Here are some common conventions for recipe writing:
*List ingredients in the order that they are used.
*Make sure that all ingredients used are listed, and, conversely, that all ingredients listed are used.
*Don't abbreviate. (1 teaspoon, not 1 tsp.)
*Use exact amounts. (1/2 cup basil leaves, not a handful.)
*Be precise, and pay attention to wording. 1 cup chopped basil means you chop the basil, then measure it. 1 cup basil, chopped, means you measure, then chop. The difference is significant.
*Call for the measurements that cooks commonly use (1/4 cup water, not 2 ounces; 2 tablespoons grated Parmesan, not 1/8 cup.)
*Be as specific as possible. (Canned pineapple packed in juice -- or light syrup, or heavy syrup -- not just canned pineapple.) If an ingredient needs to be at room temperature or drained, say so.
*Be specific about package sizes, and be sure that the sizes and products called for are still available. (Package sizes change frequently.)
*In the directions, be concise but use full sentences.

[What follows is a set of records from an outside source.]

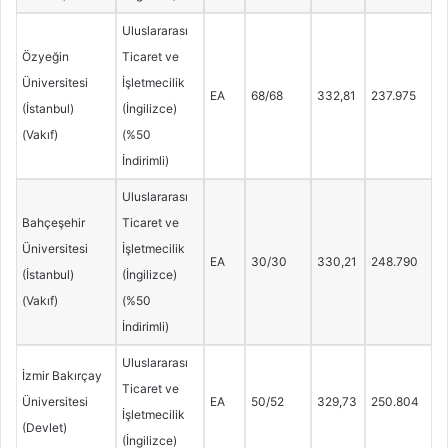
Uluslararası
Özyeğin
Ticaret ve
Üniversitesi
İşletmecilik
EA
68/68
332,81
237.975
(İstanbul)
(İngilizce)
(Vakıf)
(%50
İndirimli)
Uluslararası
Bahçeşehir
Ticaret ve
Üniversitesi
İşletmecilik
EA
30/30
330,21
248.790
(İstanbul)
(İngilizce)
(Vakıf)
(%50
İndirimli)
Uluslararası
İzmir Bakırçay
Ticaret ve
Üniversitesi
EA
50/52
329,73
250.804
İşletmecilik
(Devlet)
(İngilizce)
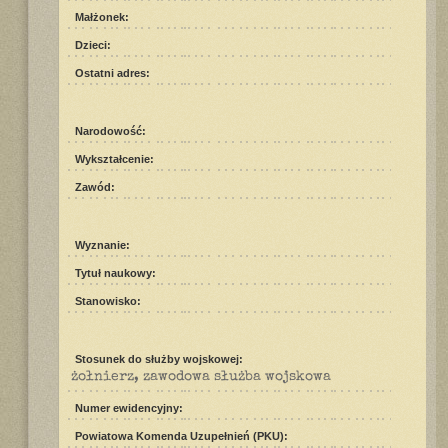
Małżonek:
Dzieci:
Ostatni adres:
Narodowość:
Wykształcenie:
Zawód:
Wyznanie:
Tytuł naukowy:
Stanowisko:
Stosunek do służby wojskowej:
żołnierz, zawodowa służba wojskowa
Numer ewidencyjny:
Powiatowa Komenda Uzupełnień (PKU):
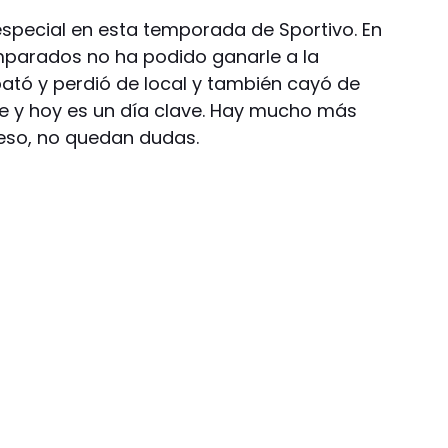
 especial en esta temporada de Sportivo. En
mparados no ha podido ganarle a la
ató y perdió de local y también cayó de
nte y hoy es un día clave. Hay mucho más
 eso, no quedan dudas.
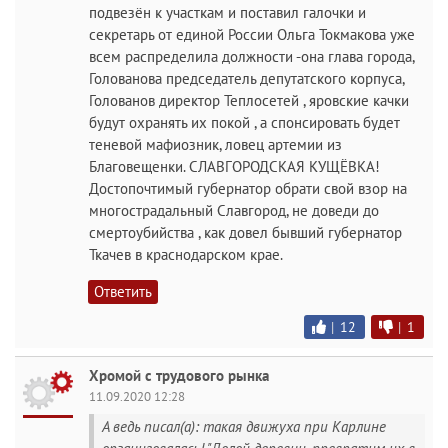
подвезён к участкам и поставил галочки и
секретарь от единой России Ольга Токмакова уже
всем распределила должности -она глава города,
Голованова председатель депутатского корпуса,
Голованов директор Теплосетей , яровские качки
будут охранять их покой , а спонсировать будет
теневой мафиозник, ловец артемии из
Благовещенки. СЛАВГОРОДСКАЯ КУЩЁВКА!
Достопочтимый губернатор обрати свой взор на
многострадальный Славгород, не доведи до
смертоубийства , как довел бывший губернатор
Ткачев в краснодарском крае.
Ответить
|
12
|
1
Хромой с трудового рынка
11.09.2020 12:28
А ведь писал(а): такая движуха при Карлине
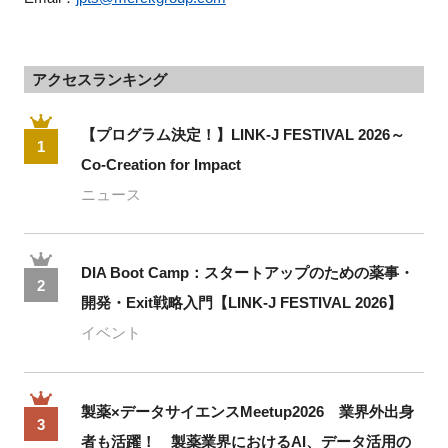
アクセスランキング
【プログラム決定！】LINK-J FESTIVAL 2026～
1
Co-Creation for Impact
ニュース
DIA Boot Camp：スタートアップのための薬事・
2
開発・Exit戦略入門【LINK-J FESTIVAL 2026】
イベント
製薬×データサイエンスMeetup2026 業界外出身
3
者も活躍！ 製薬業界におけるAI、データ活用の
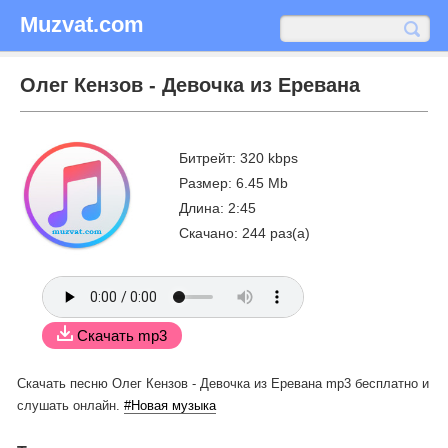
Muzvat.com
Олег Кензов - Девочка из Еревана
Битрейт: 320 kbps
Размер: 6.45 Mb
Длина: 2:45
Скачано: 244 раз(а)
Скачать mp3
Скачать песню Олег Кензов - Девочка из Еревана mp3 бесплатно
и
слушать онлайн.
#Новая музыка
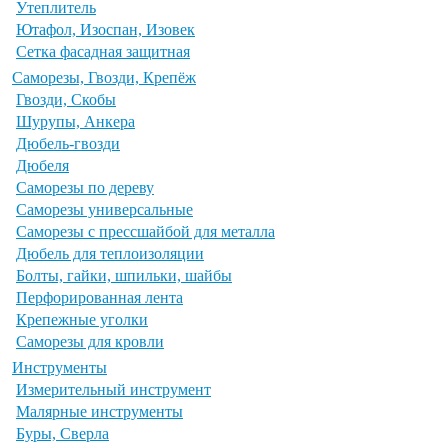
Утеплитель
Ютафол, Изоспан, Изовек
Сетка фасадная защитная
Саморезы, Гвозди, Крепёж
Гвозди, Скобы
Шурупы, Анкера
Дюбель-гвозди
Дюбеля
Саморезы по дереву
Саморезы универсальные
Саморезы с прессшайбой для металла
Дюбель для теплоизоляции
Болты, гайки, шпильки, шайбы
Перфорированная лента
Крепежные уголки
Саморезы для кровли
Инструменты
Измерительный инструмент
Малярные инструменты
Буры, Сверла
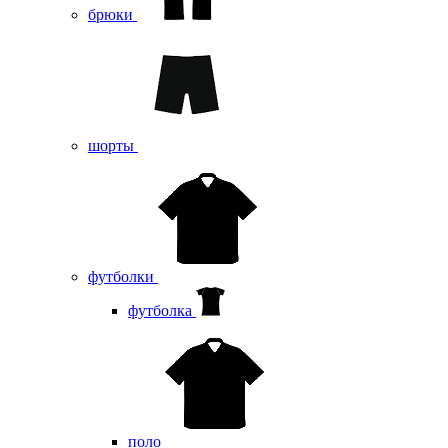
брюки
шорты
футболки
футболка
поло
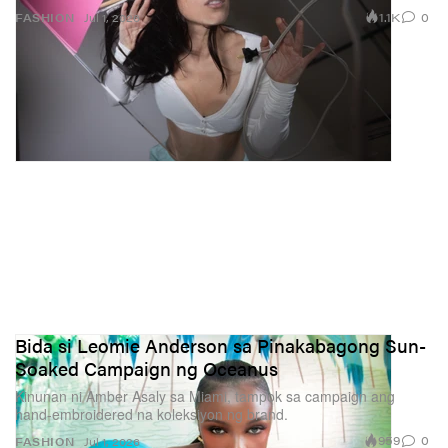
1.1K
0
FASHION
Jul 1, 2026
Bida si Leomie Anderson sa Pinakabagong Sun-
Soaked Campaign ng Oceanus
Kinunan ni Amber Asaly sa Miami, tampok sa campaign ang
hand-embroidered na koleksiyon ng brand.
959
0
FASHION
Jul 1, 2026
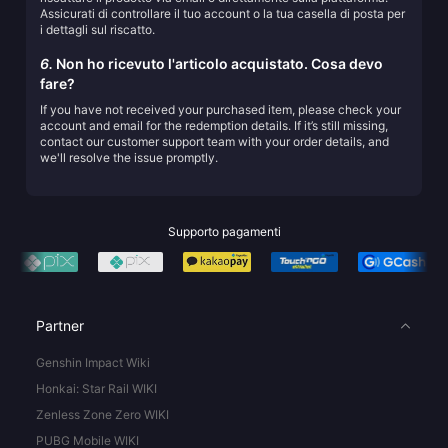
Assicurati di controllare il tuo account o la tua casella di posta per
i dettagli sul riscatto.
6.
Non ho ricevuto l'articolo acquistato. Cosa devo
fare?
If you have not received your purchased item, please check your
account and email for the redemption details. If it’s still missing,
contact our customer support team with your order details, and
we'll resolve the issue promptly.
Supporto pagamenti
Partner
Genshin Impact Wiki
Honkai: Star Rail WIKI
Zenless Zone Zero WIKI
PUBG Mobile WIKI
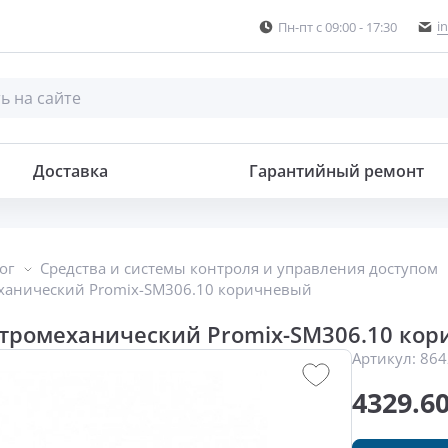
i
Пн-пт с 09:00 - 17:30
Доставка
Гарантийный ремонт
ог
Средства и системы контроля и управления доступом
ханический Promix-SM306.10 коричневый
ктромеханический Promix-SM306.10 ко
Артикул:
864
4329.6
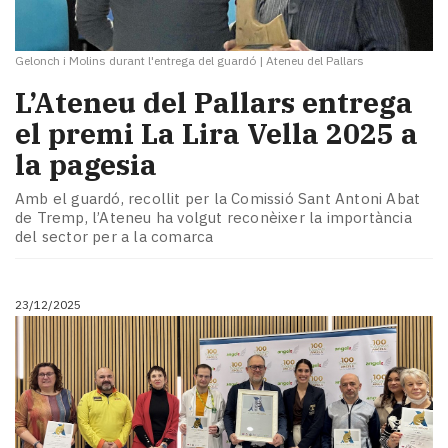
Gelonch i Molins durant l'entrega del guardó
|
Ateneu del Pallars
​L’Ateneu del Pallars entrega
el premi La Lira Vella 2025 a
la pagesia
Amb el guardó, recollit per la Comissió Sant Antoni Abat
de Tremp, l’Ateneu ha volgut reconèixer la importància
del sector per a la comarca
23/12/2025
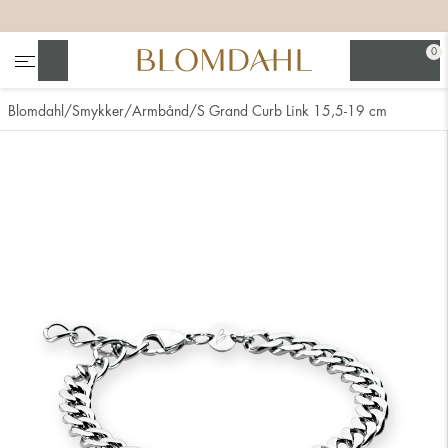
+
+
+
+
0
Søg
Blomdahl
Smykker
Armbånd
S Grand Curb Link 15,5-19 cm
Se alt
Næsesmykker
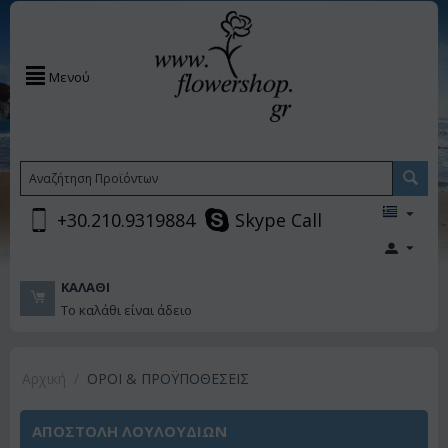
Μενού
+30.210.9319884
Skype Call
ΚΑΛΆΘΙ
Το καλάθι είναι άδειο
Αρχική
/
ΟΡΟΙ & ΠΡΟΫΠΟΘΕΣΕΙΣ
ΑΠΟΣΤΟΛΗ ΛΟΥΛΟΥΔΙΩΝ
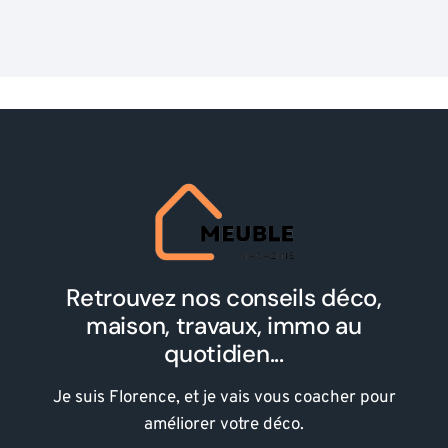
Retrouvez nos conseils déco,
maison, travaux, immo au
quotidien...
Je suis Florence, et je vais vous coacher pour
améliorer votre déco.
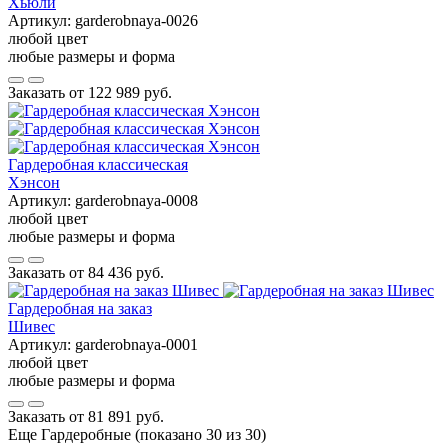
Хьюли
Артикул:
garderobnaya-0026
любой цвет
любые размеры и форма
Заказать от
122 989 руб.
Гардеробная классическая
Хэнсон
Артикул:
garderobnaya-0008
любой цвет
любые размеры и форма
Заказать от
84 436 руб.
Гардеробная на заказ
Шивес
Артикул:
garderobnaya-0001
любой цвет
любые размеры и форма
Заказать от
81 891 руб.
Еще Гардеробные (показано 30 из 30)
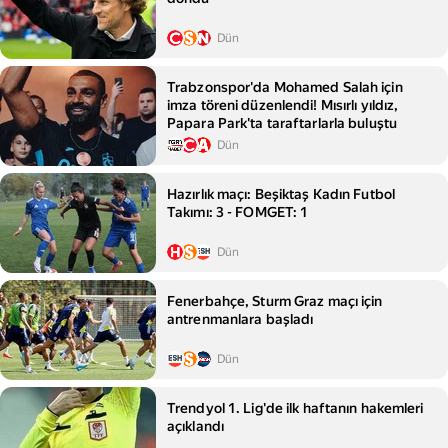
Dün
Trabzonspor'da Mohamed Salah için
imza töreni düzenlendi! Mısırlı yıldız,
Papara Park'ta taraftarlarla buluştu
Dün
Hazırlık maçı: Beşiktaş Kadın Futbol
Takımı: 3 - FOMGET: 1
Dün
Fenerbahçe, Sturm Graz maçı için
antrenmanlara başladı
Dün
Trendyol 1. Lig'de ilk haftanın hakemleri
açıklandı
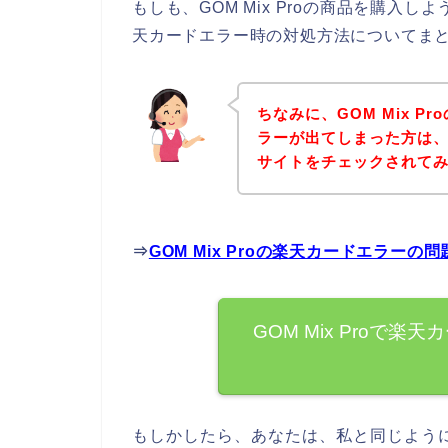
もしも、GOM Mix Proの商品を購入
天カードエラー時の対処方法についてま
ちなみに、GOM Mix 
ラーが出てしまった方は、ま
サイトをチェックされて
⇒
GOM Mix Proの楽天カードエラー
GOM Mix Proで
もしかしたら、あなたは、私と同じようにG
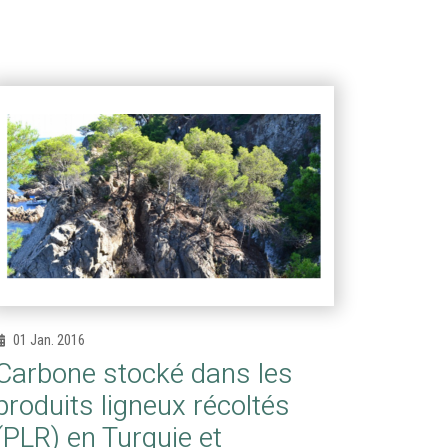
01 Jan. 2016
Carbone stocké dans les
produits ligneux récoltés
(PLR) en Turquie et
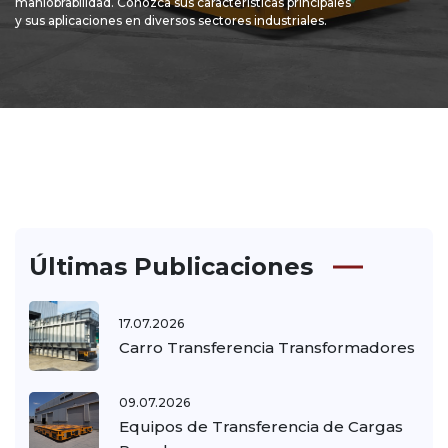
maniobrabilidad. Conozca sus características principales
y sus aplicaciones en diversos sectores industriales.
Últimas Publicaciones
17.07.2026
Carro Transferencia Transformadores
09.07.2026
Equipos de Transferencia de Cargas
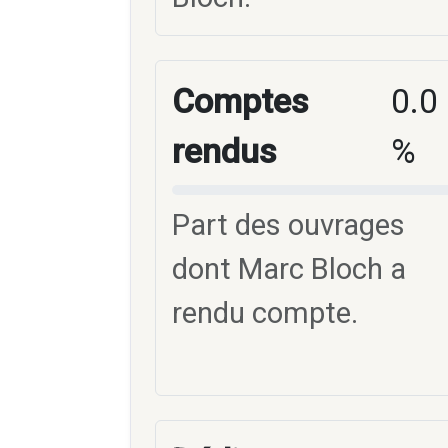
Comptes
0.0
rendus
%
Part des ouvrages
dont Marc Bloch a
rendu compte.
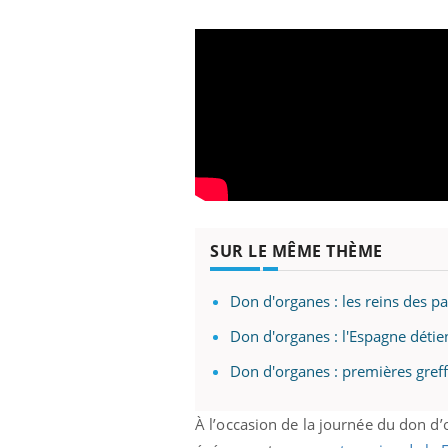
SUR LE MÊME THÈME
Don d'organes : les reins des p
Don d'organes : l'Espagne détie
Don d'organes : premières greff
À l’occasion de la journée du don d’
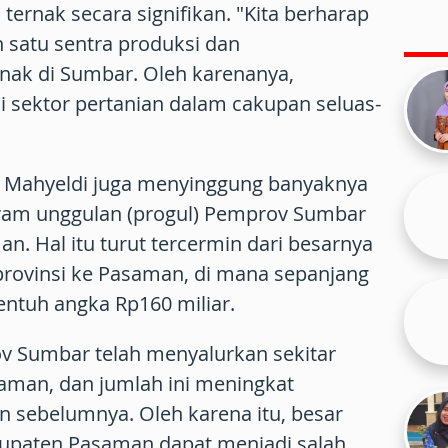
ternak secara signifikan. "Kita berharap
 satu sentra produksi dan
ak di Sumbar. Oleh karenanya,
 sektor pertanian dalam cakupan seluas-
 Mahyeldi juga menyinggung banyaknya
ram unggulan (progul) Pemprov Sumbar
 Hal itu turut tercermin dari besarnya
provinsi ke Pasaman, di mana sepanjang
ntuh angka Rp160 miliar.
ov Sumbar telah menyalurkan sekitar
aman, dan jumlah ini meningkat
 sebelumnya. Oleh karena itu, besar
upaten Pasaman dapat menjadi salah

*Be specific about pan sizes, cooking temperature and any other essential details.
*Don’t assume that readers understand cooking terms such as “cream” or “dredge.” Instead, define them: “beat butter and sugar until light and fluffy” or “coat fish lightly with flour.”
*When appropriate, give a range of cooking times and provide a way to determine when the food is done. (Bake for 20 to 22 minutes, until golden brown.)
*Provide the number of servings that the recipe yields.
*If you adapted the recipe from another source, give credit.